▸ **EXERCISE DIRECTIONS**
Every line in the records below that holds "pixels" must be identified and copied.

▸ **DATA PROVIDED**

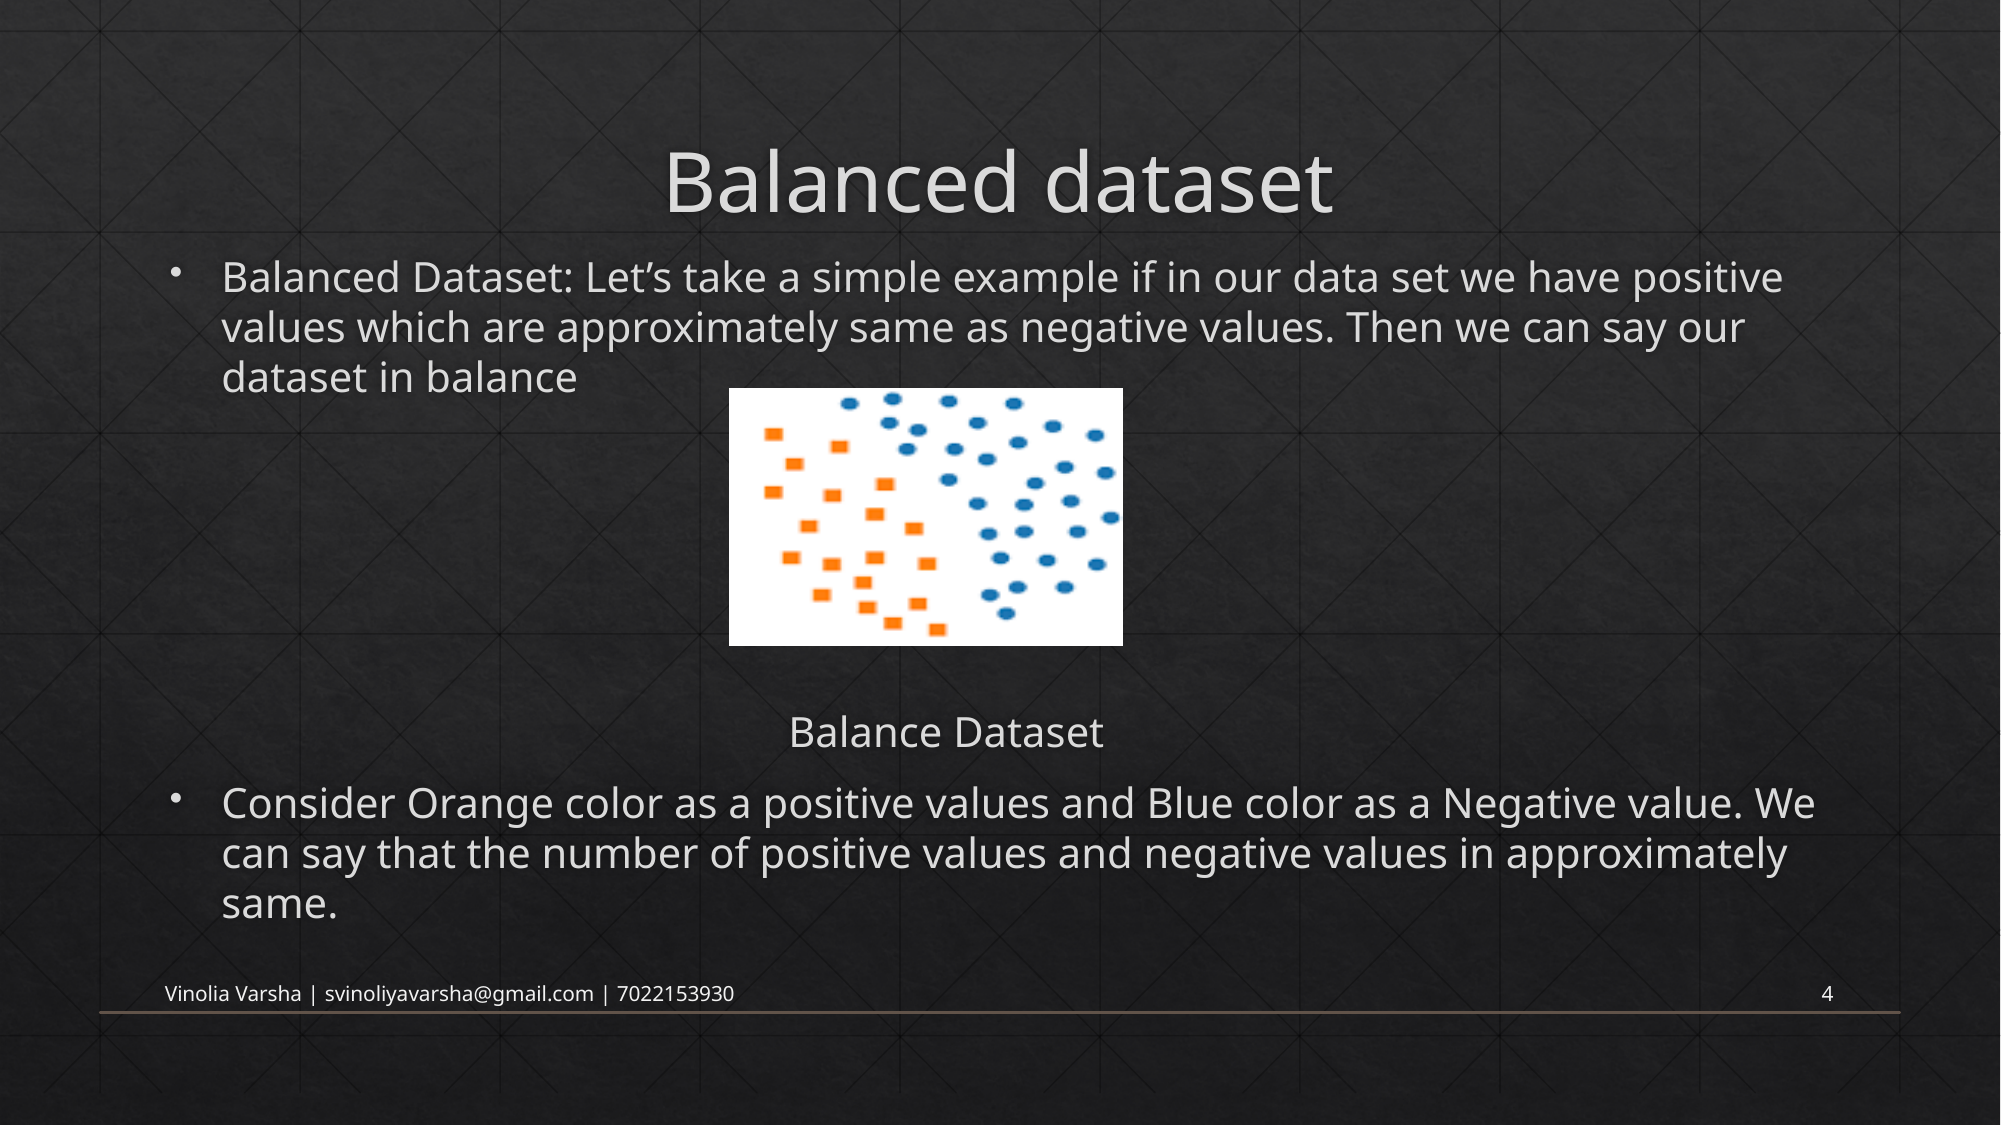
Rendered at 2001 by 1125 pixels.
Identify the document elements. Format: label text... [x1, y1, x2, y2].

* * *

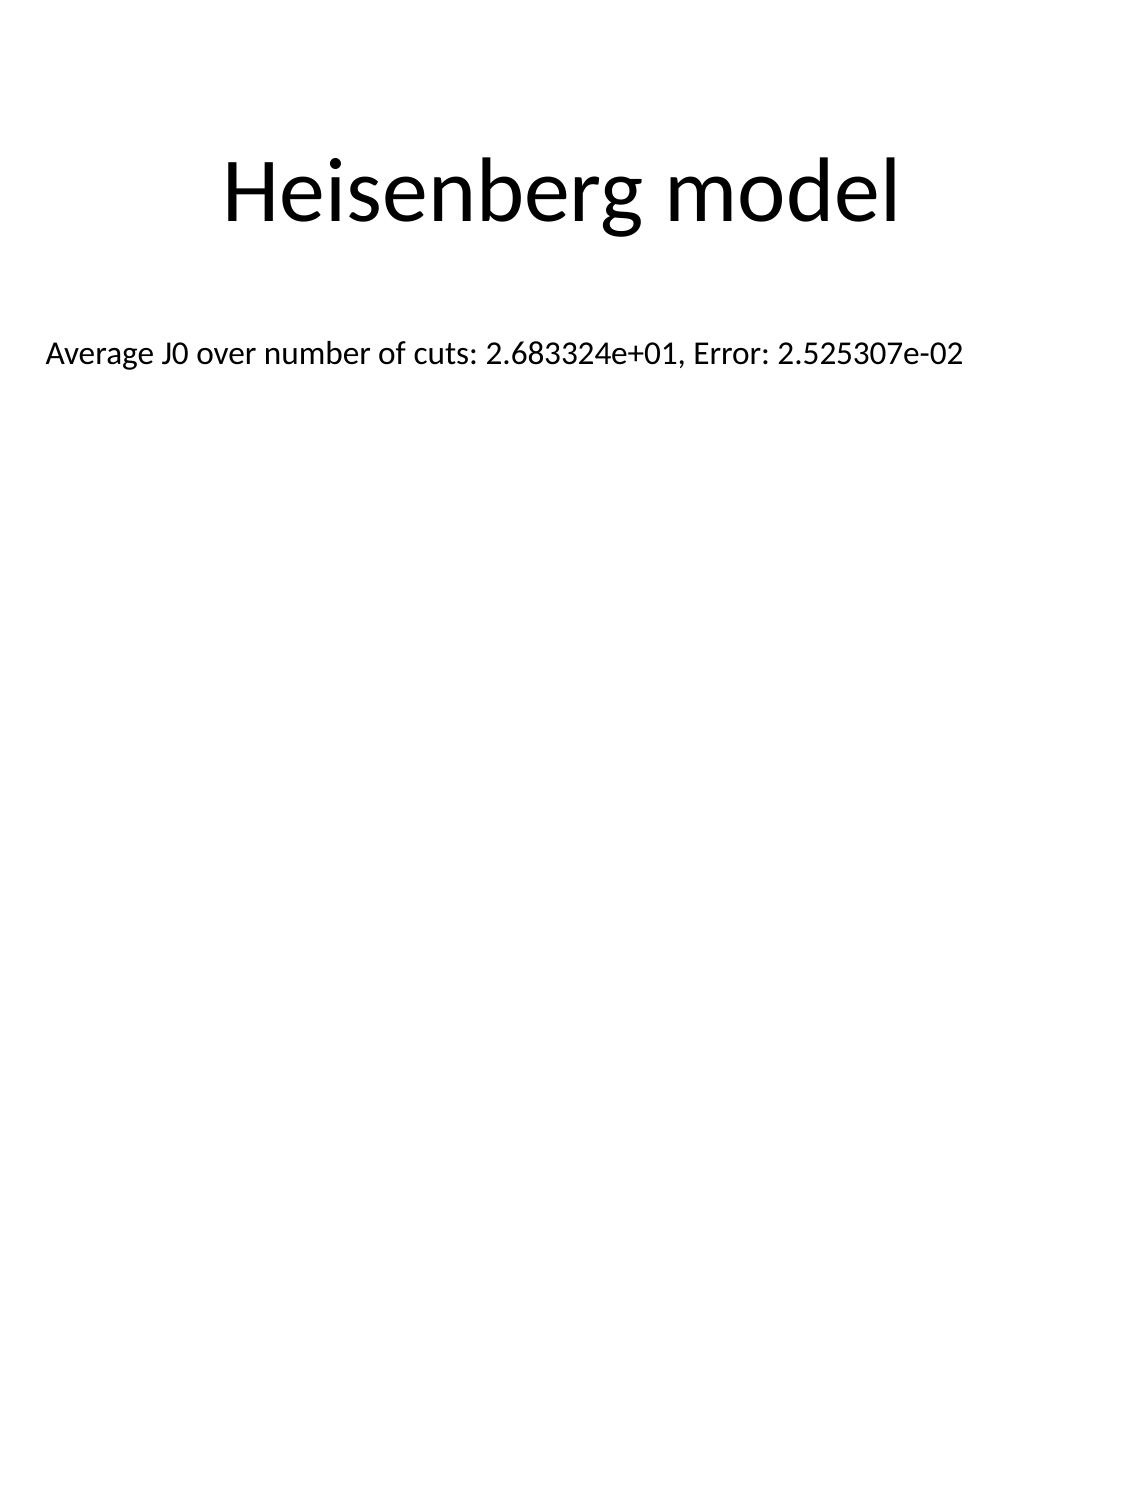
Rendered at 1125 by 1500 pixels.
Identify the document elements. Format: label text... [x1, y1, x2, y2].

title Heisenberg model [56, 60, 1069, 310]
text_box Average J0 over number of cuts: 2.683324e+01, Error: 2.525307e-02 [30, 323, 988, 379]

▸ **WRITTEN SOLUTION**
Rendered at 2001 by 1125 pixels.
Rendered at 1125 by 1500 pixels.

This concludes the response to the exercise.